When John Blancher took over Mid-City Lanes in late 1988, it was a decrepit bowling alley with little promise. He turned it into Rock ’n’ Bowl, which now resides near the intersection of South Carrollton Avenue and Earhart Boulevard (there’s also a secondary location in Lafayette). By 1989, Blancher incorporated live music into the fold and history was made.
“My initial concept was to make Rock ’n’ Bowl a great party place. I didn’t envision having bands all the time,” Blancher recalls. “I had heard of zydeco but nobody was really doing it. I booked Nathan & the Zydeco Cha Chas on a Saturday in November of ’92 and I was overwhelmed at the response. Four-hundred people came.”
Blancher had stumbled onto a formula that has remained fruitful for well over two decades. When Jazz Fest 1993 rolled around, he decided to try zydeco that Thursday night, since the weekend was already booked up. He called Nathan & the Zydeco Cha Chas back and also John Delafose & the Eunice Playboys.

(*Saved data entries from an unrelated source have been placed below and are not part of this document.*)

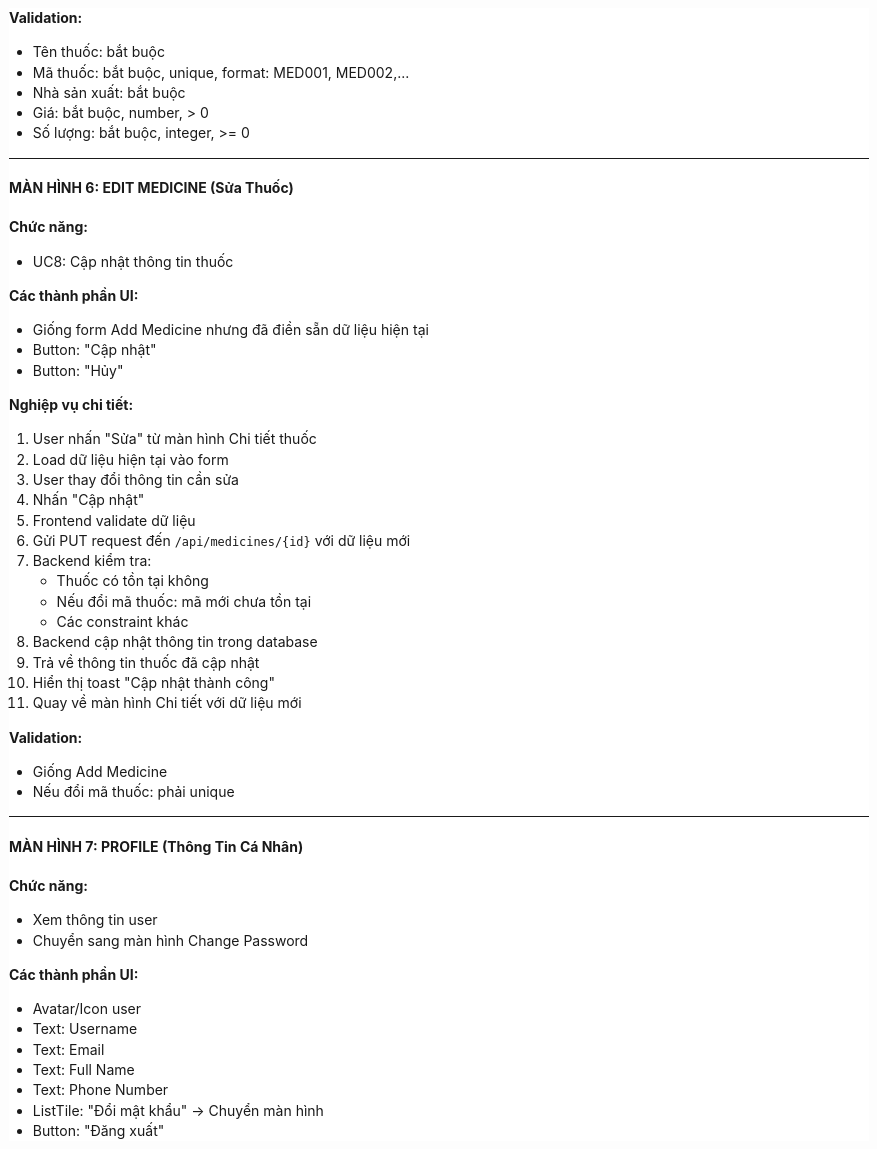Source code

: **Validation:**
- Tên thuốc: bắt buộc
- Mã thuốc: bắt buộc, unique, format: MED001, MED002,...
- Nhà sản xuất: bắt buộc
- Giá: bắt buộc, number, > 0
- Số lượng: bắt buộc, integer, >= 0

---

#### **MÀN HÌNH 6: EDIT MEDICINE (Sửa Thuốc)**

**Chức năng:**
- UC8: Cập nhật thông tin thuốc

**Các thành phần UI:**
- Giống form Add Medicine nhưng đã điền sẵn dữ liệu hiện tại
- Button: "Cập nhật"
- Button: "Hủy"

**Nghiệp vụ chi tiết:**
1. User nhấn "Sửa" từ màn hình Chi tiết thuốc
2. Load dữ liệu hiện tại vào form
3. User thay đổi thông tin cần sửa
4. Nhấn "Cập nhật"
5. Frontend validate dữ liệu
6. Gửi PUT request đến `/api/medicines/{id}` với dữ liệu mới
7. Backend kiểm tra:
   - Thuốc có tồn tại không
   - Nếu đổi mã thuốc: mã mới chưa tồn tại
   - Các constraint khác
8. Backend cập nhật thông tin trong database
9. Trả về thông tin thuốc đã cập nhật
10. Hiển thị toast "Cập nhật thành công"
11. Quay về màn hình Chi tiết với dữ liệu mới

**Validation:**
- Giống Add Medicine
- Nếu đổi mã thuốc: phải unique

---

#### **MÀN HÌNH 7: PROFILE (Thông Tin Cá Nhân)**

**Chức năng:**
- Xem thông tin user
- Chuyển sang màn hình Change Password

**Các thành phần UI:**
- Avatar/Icon user
- Text: Username
- Text: Email
- Text: Full Name
- Text: Phone Number
- ListTile: "Đổi mật khẩu" → Chuyển màn hình
- Button: "Đăng xuất"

He also took a chance on a relative newcomer at the time by the name of Beau Jocque.
“Beau had to stop because the building was shaking so bad,” Blancher tells me. “The wine rack and the pictures at the restaurant downstairs were coming off the walls.”
After the raucous debut, it was a no-brainer: Rock ’n’ Bowl would have zydeco every Thursday night.
30 years since its opening, Rock ’n’ Bowl is considered the progenitor of a template recreated by places like Lucky Strike and Brooklyn Bowl. “I think it’s generally accepted that we were really the first bowling alley to do this boutique music performance concept,” says Blancher.
In New York City, Brooklyn Bowl is one of the pre-eminent venues in which to see jam and brass bands. Had its owner, Peter Shapiro, had his way, it would have been called Rock ’n’ Bowl. “He wanted to use the name in his place. He offered to license it from me but, at the time, I was hesitant to do something that I wasn’t completely in control of,” Blancher shares.
He recalls a conversation he had with Steve Foster, the founder of Lucky Strike, who happened into Rock ’n’ Bowl while visiting New Orleans for Jazz Fest one year and got inspired. “I visited the Lucky Strike in Chicago and when I spoke to the fellow [Steve Foster] that opened it, I told him it was the closest thing I’d seen to my business. His reply was, ‘You’re the guy who invented this.’”
On November 29, Nathan & the Zydeco Cha Chas will perform at the New Orleans Rock ’n’ Bowl. Though not advertised as a 30th anniversary celebration, it will definitely be a party.